Contra todas as expectativas, o governo federal decidiu não atender a ninguém, senão a seus próprios interesses. No princípio de 1904, o Acre se tornou o primeiro Território Federal da história brasileira. Exemplo de um novo sistema político-administrativo, não previsto na Constituição, que estabelecia que o Acre seria administrado diretamente pela Presidência da República, a quem caberia nomear seus governantes e arrecadar impostos.

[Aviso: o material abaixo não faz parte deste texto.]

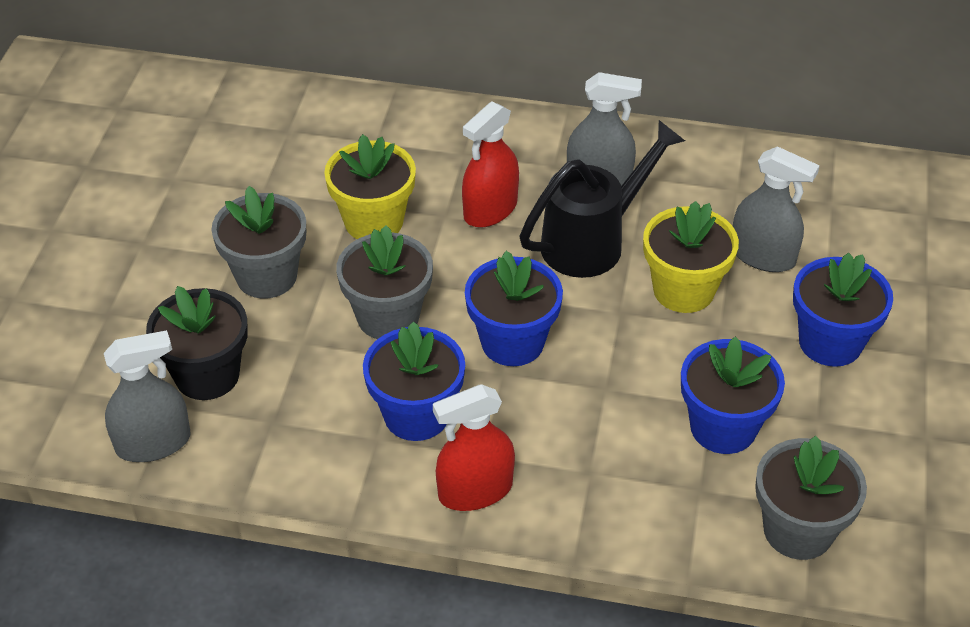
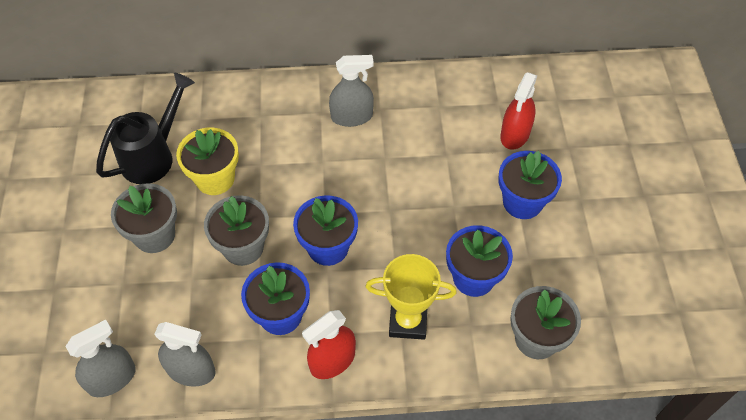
camera: 15 degrees left, 10 degrees up
(207, 375) = (134, 319): black flower pot -> none
(490, 209) = (288, 153): red spray bottle -> red spray bottle (515, 134)
(592, 241) = (359, 162): black watering can -> black watering can (153, 156)
(604, 464) = (408, 321): none -> yellow trophy
(683, 290) = (425, 185): yellow flower pot -> none
(762, 256) = (466, 150): grey spray bottle -> grey spray bottle (191, 370)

Para justificar sua atitude o governo federal alegou que precisaria recuperar o capital utilizado para afastar o Bolivian Syndicate das negociações de limites. Também precisava cumprir as cláusulas previstas no Tratado de Petrópolis: indenização de dois milhões de libras esterlinas e a construção da ferrovia Madeira-Mamoré. Por isso, toda a estupenda arrecadação de impostos sobre a borracha acreana teria que ser canalizada para os cofres da União.
O resultado imediato da surpreendente medida do governo brasileiro foi que a sociedade acreana passou a uma condição de tutela e dependência do poder executivo federal sem precedentes na história brasileira.

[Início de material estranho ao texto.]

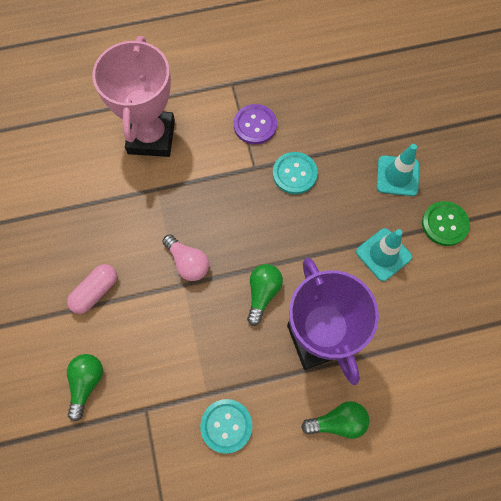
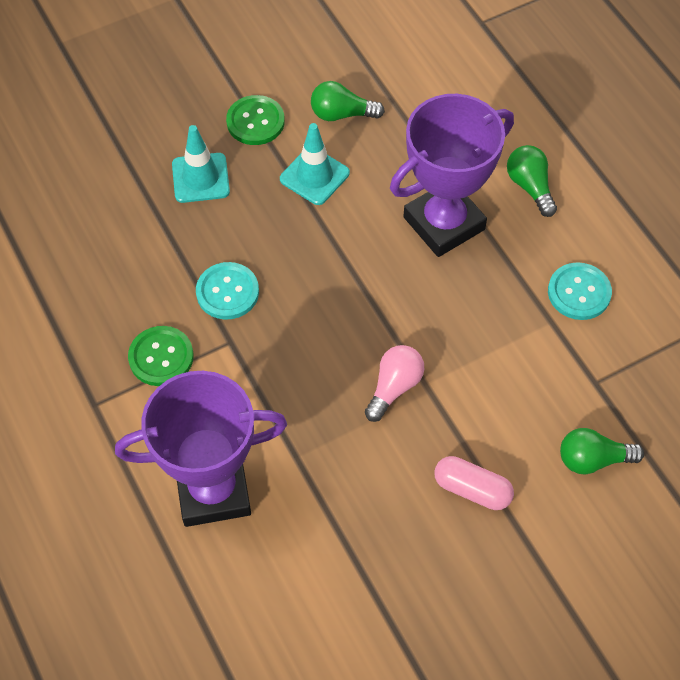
camera: 105 degrees left, 10 degrees down
(151, 137) = (213, 491): pink trophy -> purple trophy
(255, 125) = (161, 357): purple button -> green button
(263, 293) = (407, 292): green light bulb -> green light bulb (341, 114)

Como Território, o Acre não teria direito a uma Constituição própria como os outros estados federados; não poderia arrecadar seus impostos, dependendo dos repasses orçamentários do governo federal – que eram sempre infinitamente inferiores às necessidades de uma região onde tudo estava por fazer – e sua população não poderia votar para as funções executivas ou legislativas (que sequer existiam) na região.

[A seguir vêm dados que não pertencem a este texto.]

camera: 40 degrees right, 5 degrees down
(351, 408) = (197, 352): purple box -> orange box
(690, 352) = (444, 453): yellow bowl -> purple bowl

Portanto, os acreanos que haviam conquistado pelas armas o direito de serem brasileiros, ao alcançar a vitória foram condenados a serem cidadãos de segunda categoria em seu próprio país. Enquanto isso o Presidente da República – de seu gabinete no Rio de Janeiro a mais de quatro mil quilômetros de distância dos problemas acreanos – nomeava sucessivamente militares, magistrados ou políticos derrotados para governar o Território Federal do Acre.
As Revoltas Autonomistas
Por: Jorge Viana
Começava assim uma nova etapa de lutas da sociedade acreana. Agora não mais contra os estrangeiros, mas contra o governo de seu próprio país. Pois logo se perceberia que das fabulosas somas arrecadadas sobre a exportação de borracha e sobre a importação de mercadorias para abastecer os seringais, o governo federal mandava apenas uma pequena parte para a administração do Território, onde não havia escolas, hospitais ou quaisquer outras estruturas públicas. Além disso, os governantes nomeados para o Acre não possuíam o menor compromisso com aquela sociedade, aproveitando as verbas públicas em proveito próprio e afastando os acreanos do exercício de cargos políticos ou administrativos. A situação era agravada ainda pela distância e isolamento das cidades acreanas e pela ineficiência do poder judiciário.
A autonomia política do Acre tornava-se então a nova e necessária bandeira de luta do povo acreano. Na verdade, era uma aspiração muito simples: a transformação imediata do Território Federal do Acre em Estado autônomo da federação brasileira. E para lutar por essa causa começaram a ser fundados clubes políticos e organizações de proprietários e/ou de trabalhadores em diversas cidades como Xapuri, Rio Branco e Cruzeiro do Sul.
Em poucos anos a situação social acreana se agravaria muito. Não bastasse a concorrência da borracha que começava a ser produzida no sudeste asiático, a partir de sementes amazônicas contrabandeadas pelos ingleses, os desmandos cometidos pelos governantes nomeados para o Acre obrigaram a sociedade a reagir.
A radicalização dos conflitos logo produziria novas cicatrizes no tecido social acreano. Plácido de Castro, um dos líderes da oposição ao governo federal, foi assassinado (ainda em 1908) numa emboscada que todos sabiam de antemão que iria ocorrer. Em Cruzeiro do Sul, em 1910, a primeira revolta autonomista depôs o Prefeito Departamental do Alto Juruá, proclamando a criação do Estado do Acre. Cem dias depois, tropas federais atacaram os revoltosos e restabeleceram a “ordem” e a tutela. Sena Madureira em 1912 e Rio Branco em 1918 também conheceram revoltas autonomistas que foram igualmente sufocadas à força pelo governo brasileiro.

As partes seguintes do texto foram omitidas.